_WHAT THIS TASK INVOLVES_:
Skip the images; return every entry exactly.

_DATASET RECORDS_:
== Segment start ==

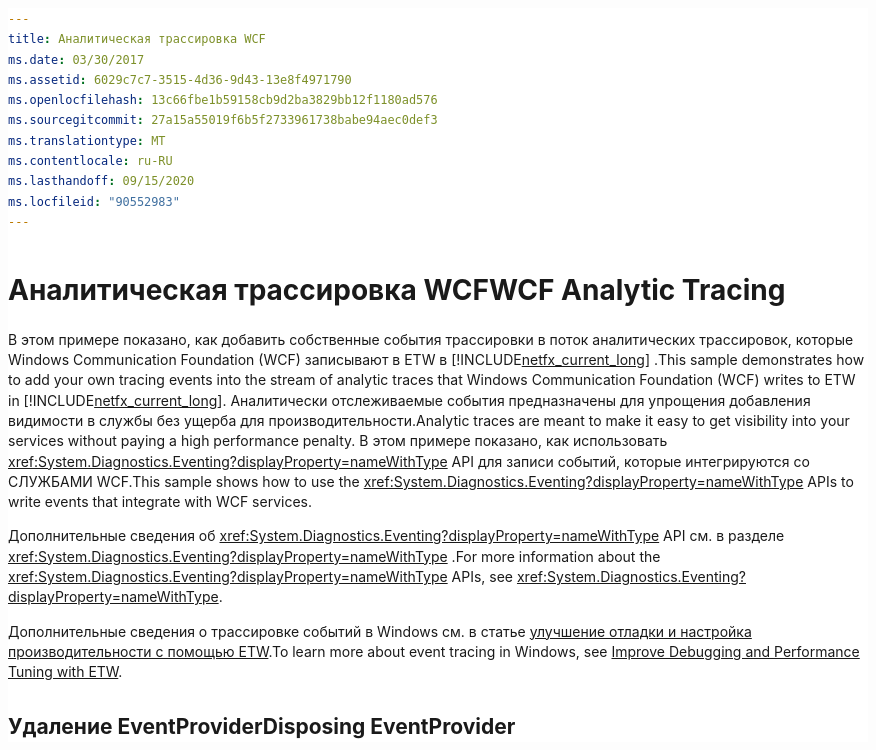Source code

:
 ```yaml
---
title: Аналитическая трассировка WCF
ms.date: 03/30/2017
ms.assetid: 6029c7c7-3515-4d36-9d43-13e8f4971790
ms.openlocfilehash: 13c66fbe1b59158cb9d2ba3829bb12f1180ad576
ms.sourcegitcommit: 27a15a55019f6b5f2733961738babe94aec0def3
ms.translationtype: MT
ms.contentlocale: ru-RU
ms.lasthandoff: 09/15/2020
ms.locfileid: "90552983"
---
```

# <a name="wcf-analytic-tracing"></a><span data-ttu-id="7e504-102">Аналитическая трассировка WCF</span><span class="sxs-lookup"><span data-stu-id="7e504-102">WCF Analytic Tracing</span></span>
<span data-ttu-id="7e504-103">В этом примере показано, как добавить собственные события трассировки в поток аналитических трассировок, которые Windows Communication Foundation (WCF) записывают в ETW в [!INCLUDE[netfx_current_long](../../../../includes/netfx-current-long-md.md)] .</span><span class="sxs-lookup"><span data-stu-id="7e504-103">This sample demonstrates how to add your own tracing events into the stream of analytic traces that Windows Communication Foundation (WCF) writes to ETW in [!INCLUDE[netfx_current_long](../../../../includes/netfx-current-long-md.md)].</span></span> <span data-ttu-id="7e504-104">Аналитически отслеживаемые события предназначены для упрощения добавления видимости в службы без ущерба для производительности.</span><span class="sxs-lookup"><span data-stu-id="7e504-104">Analytic traces are meant to make it easy to get visibility into your services without paying a high performance penalty.</span></span> <span data-ttu-id="7e504-105">В этом примере показано, как использовать <xref:System.Diagnostics.Eventing?displayProperty=nameWithType> API для записи событий, которые интегрируются со СЛУЖБАМИ WCF.</span><span class="sxs-lookup"><span data-stu-id="7e504-105">This sample shows how to use the <xref:System.Diagnostics.Eventing?displayProperty=nameWithType> APIs to write events that integrate with WCF services.</span></span>  
  
 <span data-ttu-id="7e504-106">Дополнительные сведения об <xref:System.Diagnostics.Eventing?displayProperty=nameWithType> API см. в разделе <xref:System.Diagnostics.Eventing?displayProperty=nameWithType> .</span><span class="sxs-lookup"><span data-stu-id="7e504-106">For more information about the <xref:System.Diagnostics.Eventing?displayProperty=nameWithType> APIs, see <xref:System.Diagnostics.Eventing?displayProperty=nameWithType>.</span></span>  
  
 <span data-ttu-id="7e504-107">Дополнительные сведения о трассировке событий в Windows см. в статье [улучшение отладки и настройка производительности с помощью ETW](/archive/msdn-magazine/2007/april/event-tracing-improve-debugging-and-performance-tuning-with-etw).</span><span class="sxs-lookup"><span data-stu-id="7e504-107">To learn more about event tracing in Windows, see [Improve Debugging and Performance Tuning with ETW](/archive/msdn-magazine/2007/april/event-tracing-improve-debugging-and-performance-tuning-with-etw).</span></span>  
  
## <a name="disposing-eventprovider"></a><span data-ttu-id="7e504-108">Удаление EventProvider</span><span class="sxs-lookup"><span data-stu-id="7e504-108">Disposing EventProvider</span></span>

== Segment end ==

_RESULT OF THE TASK_:
Source code

:
 ```yaml
---
title: Аналитическая трассировка WCF
ms.date: 03/30/2017
ms.assetid: 6029c7c7-3515-4d36-9d43-13e8f4971790
ms.openlocfilehash: 13c66fbe1b59158cb9d2ba3829bb12f1180ad576
ms.sourcegitcommit: 27a15a55019f6b5f2733961738babe94aec0def3
ms.translationtype: MT
ms.contentlocale: ru-RU
ms.lasthandoff: 09/15/2020
ms.locfileid: "90552983"
---
```

# <a name="wcf-analytic-tracing"></a><span data-ttu-id="7e504-102">Аналитическая трассировка WCF</span><span class="sxs-lookup"><span data-stu-id="7e504-102">WCF Analytic Tracing</span></span>
<span data-ttu-id="7e504-103">В этом примере показано, как добавить собственные события трассировки в поток аналитических трассировок, которые Windows Communication Foundation (WCF) записывают в ETW в [!INCLUDE[netfx_current_long](../../../../includes/netfx-current-long-md.md)] .</span><span class="sxs-lookup"><span data-stu-id="7e504-103">This sample demonstrates how to add your own tracing events into the stream of analytic traces that Windows Communication Foundation (WCF) writes to ETW in [!INCLUDE[netfx_current_long](../../../../includes/netfx-current-long-md.md)].</span></span> <span data-ttu-id="7e504-104">Аналитически отслеживаемые события предназначены для упрощения добавления видимости в службы без ущерба для производительности.</span><span class="sxs-lookup"><span data-stu-id="7e504-104">Analytic traces are meant to make it easy to get visibility into your services without paying a high performance penalty.</span></span> <span data-ttu-id="7e504-105">В этом примере показано, как использовать <xref:System.Diagnostics.Eventing?displayProperty=nameWithType> API для записи событий, которые интегрируются со СЛУЖБАМИ WCF.</span><span class="sxs-lookup"><span data-stu-id="7e504-105">This sample shows how to use the <xref:System.Diagnostics.Eventing?displayProperty=nameWithType> APIs to write events that integrate with WCF services.</span></span>  
  
 <span data-ttu-id="7e504-106">Дополнительные сведения об <xref:System.Diagnostics.Eventing?displayProperty=nameWithType> API см. в разделе <xref:System.Diagnostics.Eventing?displayProperty=nameWithType> .</span><span class="sxs-lookup"><span data-stu-id="7e504-106">For more information about the <xref:System.Diagnostics.Eventing?displayProperty=nameWithType> APIs, see <xref:System.Diagnostics.Eventing?displayProperty=nameWithType>.</span></span>  
  
 <span data-ttu-id="7e504-107">Дополнительные сведения о трассировке событий в Windows см. в статье [улучшение отладки и настройка производительности с помощью ETW](/archive/msdn-magazine/2007/april/event-tracing-improve-debugging-and-performance-tuning-with-etw).</span><span class="sxs-lookup"><span data-stu-id="7e504-107">To learn more about event tracing in Windows, see [Improve Debugging and Performance Tuning with ETW](/archive/msdn-magazine/2007/april/event-tracing-improve-debugging-and-performance-tuning-with-etw).</span></span>  
  
## <a name="disposing-eventprovider"></a><span data-ttu-id="7e504-108">Удаление EventProvider</span><span class="sxs-lookup"><span data-stu-id="7e504-108">Disposing EventProvider</span></span>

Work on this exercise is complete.